WAL_LOG CREATE DATABASE strategy broken for non-standard page layouts

Started by Matthias van de Meentalmost 2 years ago7 messageshackers
Jump to latest
#1Matthias van de Meent
boekewurm+postgres@gmail.com

Hi,

My collegue Konstantin Knizhnik pointed out that we fail to mark pages
with a non-standard page layout with page_std=false in
RelationCopyStorageUsingBuffer when we WAL-log them. This causes us to
interpret the registered buffer as a standard buffer, and omit the
hole in the page, which for FSM/VM pages covers the whole page.

The immediate effect of this bug is that replicas and primaries in a
physical replication system won't have the same data in their VM- and
FSM-forks until the first VACUUM on the new database has WAL-logged
these pages again. Whilst not actively harmful for the VM/FSM
subsystems, it's definitely suboptimal.

GIVEN INFORMATION:

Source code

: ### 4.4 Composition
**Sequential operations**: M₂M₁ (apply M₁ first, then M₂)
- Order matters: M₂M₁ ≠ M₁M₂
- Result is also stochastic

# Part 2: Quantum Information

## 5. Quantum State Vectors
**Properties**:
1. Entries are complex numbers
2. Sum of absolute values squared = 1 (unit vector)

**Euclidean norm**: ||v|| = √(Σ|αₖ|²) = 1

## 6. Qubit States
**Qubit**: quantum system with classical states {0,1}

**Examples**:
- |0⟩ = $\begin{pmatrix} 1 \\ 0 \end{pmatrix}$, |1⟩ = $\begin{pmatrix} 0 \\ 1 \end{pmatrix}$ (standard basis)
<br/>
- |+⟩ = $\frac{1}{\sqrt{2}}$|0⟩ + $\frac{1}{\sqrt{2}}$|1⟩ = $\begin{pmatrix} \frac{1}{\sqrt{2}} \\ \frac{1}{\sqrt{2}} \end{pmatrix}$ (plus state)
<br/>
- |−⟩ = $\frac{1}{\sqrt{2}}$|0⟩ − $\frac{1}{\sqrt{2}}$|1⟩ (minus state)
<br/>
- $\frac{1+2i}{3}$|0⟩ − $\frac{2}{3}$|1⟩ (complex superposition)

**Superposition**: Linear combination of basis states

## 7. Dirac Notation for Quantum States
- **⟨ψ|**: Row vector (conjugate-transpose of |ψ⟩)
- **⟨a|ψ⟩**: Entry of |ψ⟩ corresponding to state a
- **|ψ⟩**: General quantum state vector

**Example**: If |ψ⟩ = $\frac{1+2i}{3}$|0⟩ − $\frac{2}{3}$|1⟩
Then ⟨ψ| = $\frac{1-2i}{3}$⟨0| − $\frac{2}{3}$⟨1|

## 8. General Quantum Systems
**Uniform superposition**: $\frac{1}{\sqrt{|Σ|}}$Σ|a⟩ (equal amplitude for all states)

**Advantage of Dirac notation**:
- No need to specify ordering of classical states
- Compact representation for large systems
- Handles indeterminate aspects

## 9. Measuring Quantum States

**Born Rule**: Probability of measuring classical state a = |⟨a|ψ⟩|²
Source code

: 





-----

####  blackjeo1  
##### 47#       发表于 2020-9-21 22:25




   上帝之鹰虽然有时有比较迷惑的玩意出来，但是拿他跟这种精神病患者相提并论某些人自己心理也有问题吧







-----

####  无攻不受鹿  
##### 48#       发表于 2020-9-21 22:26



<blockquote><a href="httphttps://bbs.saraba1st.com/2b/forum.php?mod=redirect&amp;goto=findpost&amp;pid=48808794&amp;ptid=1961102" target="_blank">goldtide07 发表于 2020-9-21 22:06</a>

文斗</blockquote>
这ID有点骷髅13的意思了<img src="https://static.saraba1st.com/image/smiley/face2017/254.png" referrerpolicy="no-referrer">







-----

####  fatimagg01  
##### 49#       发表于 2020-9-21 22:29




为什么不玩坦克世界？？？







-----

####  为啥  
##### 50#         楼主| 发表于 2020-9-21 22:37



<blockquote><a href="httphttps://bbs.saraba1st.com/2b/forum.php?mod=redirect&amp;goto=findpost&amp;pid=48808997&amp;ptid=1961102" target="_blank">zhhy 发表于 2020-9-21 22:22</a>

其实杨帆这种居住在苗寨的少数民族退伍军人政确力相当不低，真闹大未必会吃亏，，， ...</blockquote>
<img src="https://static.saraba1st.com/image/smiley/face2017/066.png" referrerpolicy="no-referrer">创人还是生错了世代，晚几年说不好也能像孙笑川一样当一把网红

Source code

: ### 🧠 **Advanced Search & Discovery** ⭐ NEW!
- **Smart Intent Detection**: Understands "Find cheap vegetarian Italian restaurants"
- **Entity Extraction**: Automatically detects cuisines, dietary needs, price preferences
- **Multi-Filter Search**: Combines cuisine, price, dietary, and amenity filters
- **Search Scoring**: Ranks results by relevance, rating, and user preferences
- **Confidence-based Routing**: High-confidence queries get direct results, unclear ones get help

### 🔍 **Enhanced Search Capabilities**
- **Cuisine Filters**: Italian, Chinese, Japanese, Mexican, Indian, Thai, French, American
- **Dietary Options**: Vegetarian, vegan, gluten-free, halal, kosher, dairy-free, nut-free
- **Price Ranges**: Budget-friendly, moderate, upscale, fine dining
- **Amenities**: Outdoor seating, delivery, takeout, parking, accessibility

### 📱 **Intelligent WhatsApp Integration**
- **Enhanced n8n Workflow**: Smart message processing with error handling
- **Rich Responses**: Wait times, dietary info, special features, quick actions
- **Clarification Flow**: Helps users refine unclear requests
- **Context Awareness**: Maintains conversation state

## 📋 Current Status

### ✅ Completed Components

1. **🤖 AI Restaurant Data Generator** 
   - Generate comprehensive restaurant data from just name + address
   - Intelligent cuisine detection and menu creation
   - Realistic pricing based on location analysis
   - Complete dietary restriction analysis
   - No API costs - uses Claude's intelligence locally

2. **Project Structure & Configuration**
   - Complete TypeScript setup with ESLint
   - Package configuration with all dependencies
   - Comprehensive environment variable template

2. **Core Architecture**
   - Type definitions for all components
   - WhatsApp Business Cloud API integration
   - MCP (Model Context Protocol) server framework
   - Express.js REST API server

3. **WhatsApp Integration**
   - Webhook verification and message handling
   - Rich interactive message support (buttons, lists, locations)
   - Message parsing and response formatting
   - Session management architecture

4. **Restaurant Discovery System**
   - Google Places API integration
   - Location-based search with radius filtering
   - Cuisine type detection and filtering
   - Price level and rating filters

TASK INSTRUCTIONS:
Answer these questions from the forum thread about the WAL_LOG CREATE DATABASE strategy:
(a) Who pointed out the problem to the poster?
(b) In which function are pages with a non-standard layout not marked with page_std=false?
(c) Until what event do replicas and primaries lack the same data in their VM- and FSM-forks?

REPLY:
(a) Konstantin Knizhnik
(b) RelationCopyStorageUsingBuffer
(c) Until the first VACUUM on the new database has WAL-logged these pages again